The essence of his talk was that a totally fresh outlook and attitude to motor transport (commercial and private) is needed if we are to reclaim our town centres – not just Sudbury. Radical ideas need radical solutions and less of the “We can’t do that because…” type of thinking in favour of “How about…?”
Dennis was not offering solutions to many of his ideas which were often linked to what he had seen elsewhere, particularly Venice which does actually have pavements and pedestrian areas as well as canals. But how, for instance, do they cope with cars? Simple: they ban them to parking areas on the northern outskirts and from there drivers become pedestrians or passengers (on boats). This public transport is frequent, cheap, reliable and comfortable – and encourages social interaction in the way that cars do not. And this is one of the most important benefits to a car-less place.
But it requires a mindset that accepts the need for waiting and walking: times to ‘slow down’, speak to people, look at the scenery, admire the buildings – anything except pointless, self-inflicted rushing around. Small shops in a pleasant environment should be part of the fabric of living, encouraging civic togetherness and civic pride.
We have all seen pre-World War I photos of Market Hill – a wonderful open space uncluttered with motor vehicles – a bit like the Piazza San Marco – who would suggest putting a car park in the middle of that?
On a practical note though, Venetian household rubbish/recycling is put out in small quantities and collected every day by hand then loaded onto a boat and taken for disposal. Deliveries are also done by boat and handcart. But, it has to be said, that bridges over canals and steps are not ideal for mobility scooters and buggies.

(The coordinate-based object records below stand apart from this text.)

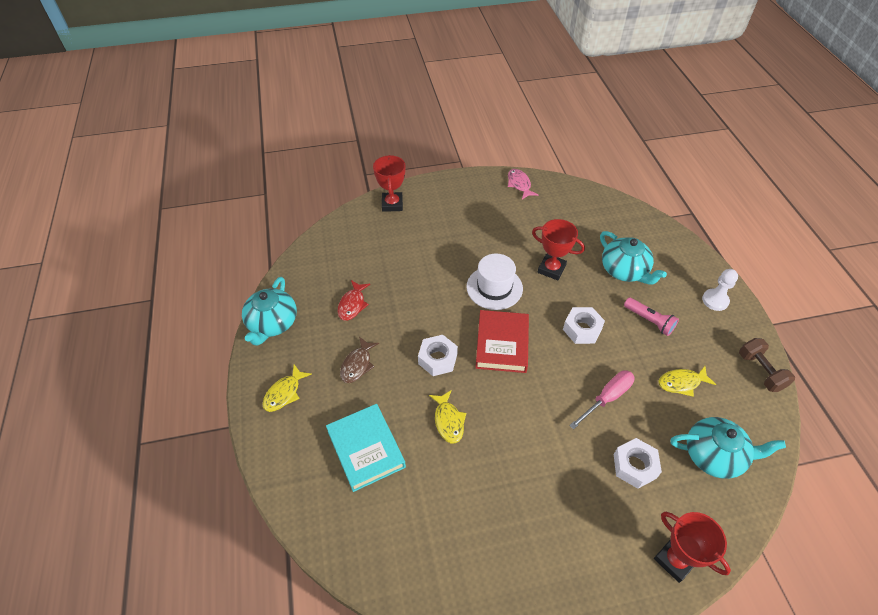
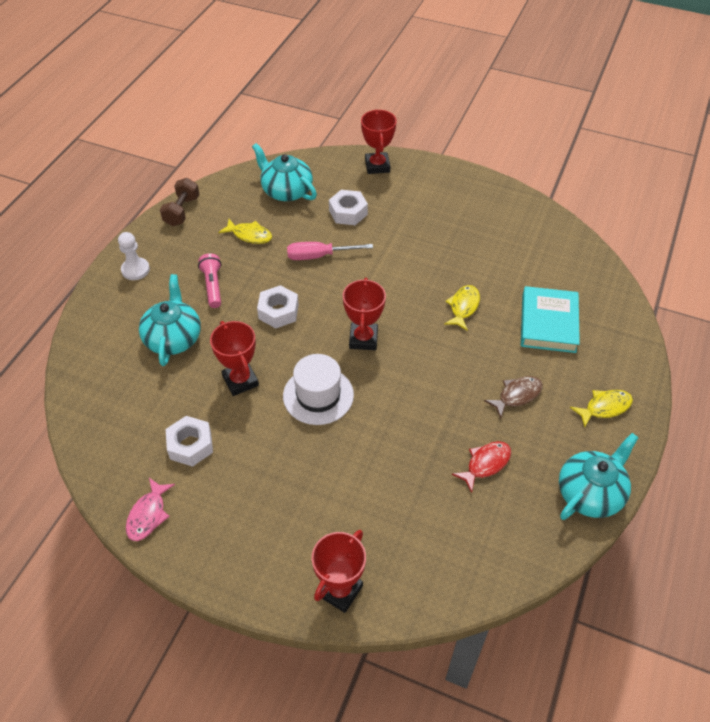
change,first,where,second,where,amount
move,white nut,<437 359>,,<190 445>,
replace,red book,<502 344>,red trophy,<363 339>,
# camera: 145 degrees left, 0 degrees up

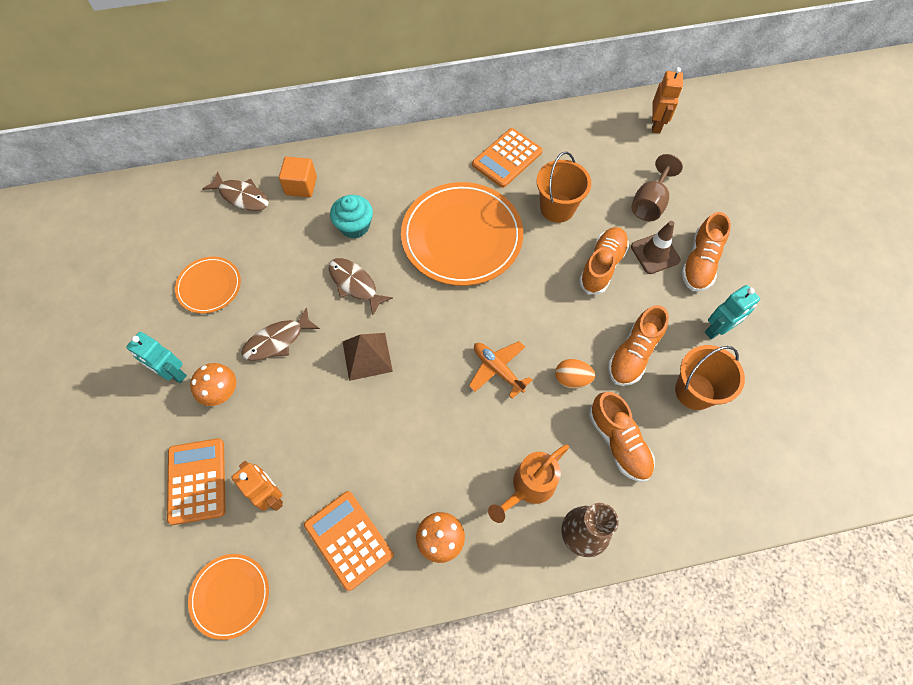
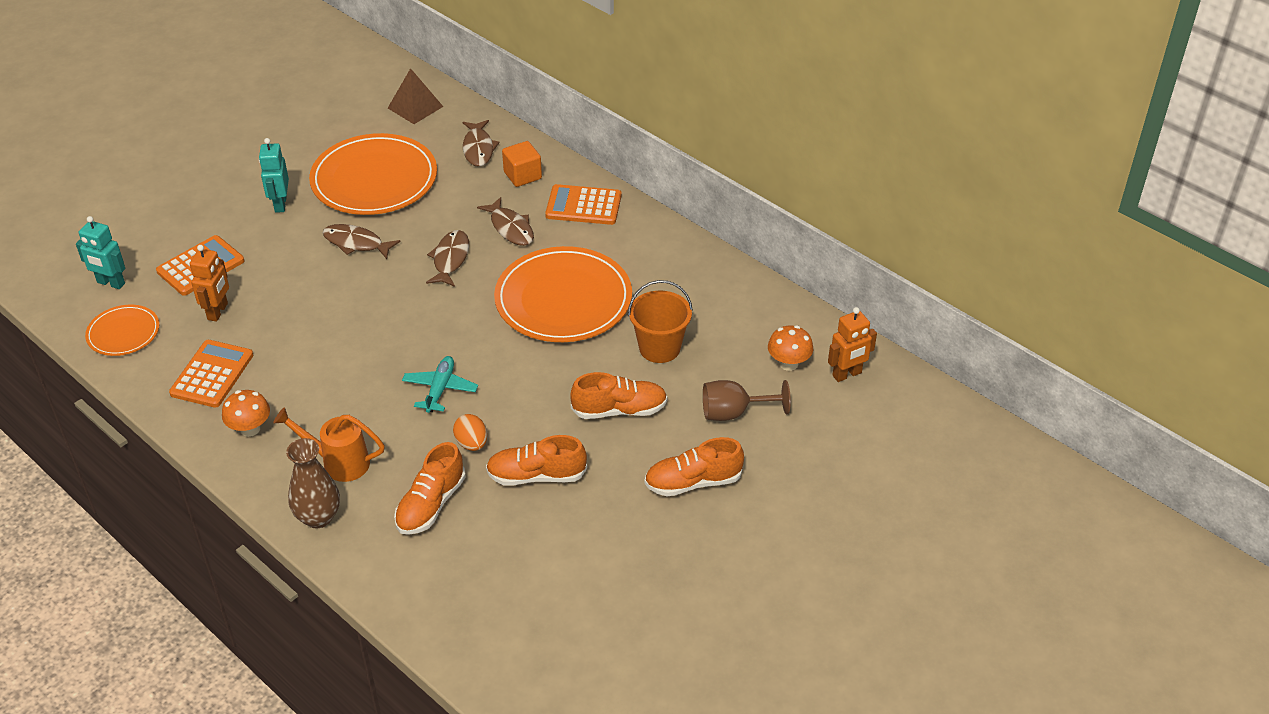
change,first,where,second,where,amount
delete,brown traffic cone,<655 253>,,,
delete,orange bucket,<694 391>,,,
move,orange mushroom,<221 392>,,<788 363>,
move,brown pyramid,<367 356>,,<415 107>,
move,orange calculator,<507 158>,,<583 206>,
move,turquoise robot,<717 330>,,<111 283>,
replace,turquoise cupcake,<354 226>,brown fish,<510 228>,
recolor,orange plane,<498 369>,turquoise plane,<440 389>,
resize,orange plate,<209 286>,,<374 179>,x1.95
# camera: 55 degrees right, 20 degrees down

Of course, no one could have foreseen that the motor car would change our towns and our lives for better and worse. It crept up on us and solutions had to be found as we went along. However, it would take a brave local authority to ban or restrict motor transport (and bicycles) from Sudbury town centre. Probably Venice City Council has more clout…
But things are changing gradually with pedestrianised areas in many towns and cities (five underground car parks in Ostend), out-of-centre car parks and enforced traffic management in Bruges, the Venice of the North. Nearer home, there are carfree places: Shrewsbury, Canterbury, Cambridge, Lincoln, Tenby and others.
Will Sudbury follow their example and join the Great Slow Down as an escape from the tyranny of the motor car?
Piazza San Pietro, Sudbury?
Piazza San Marco, Venice – good place for a car park?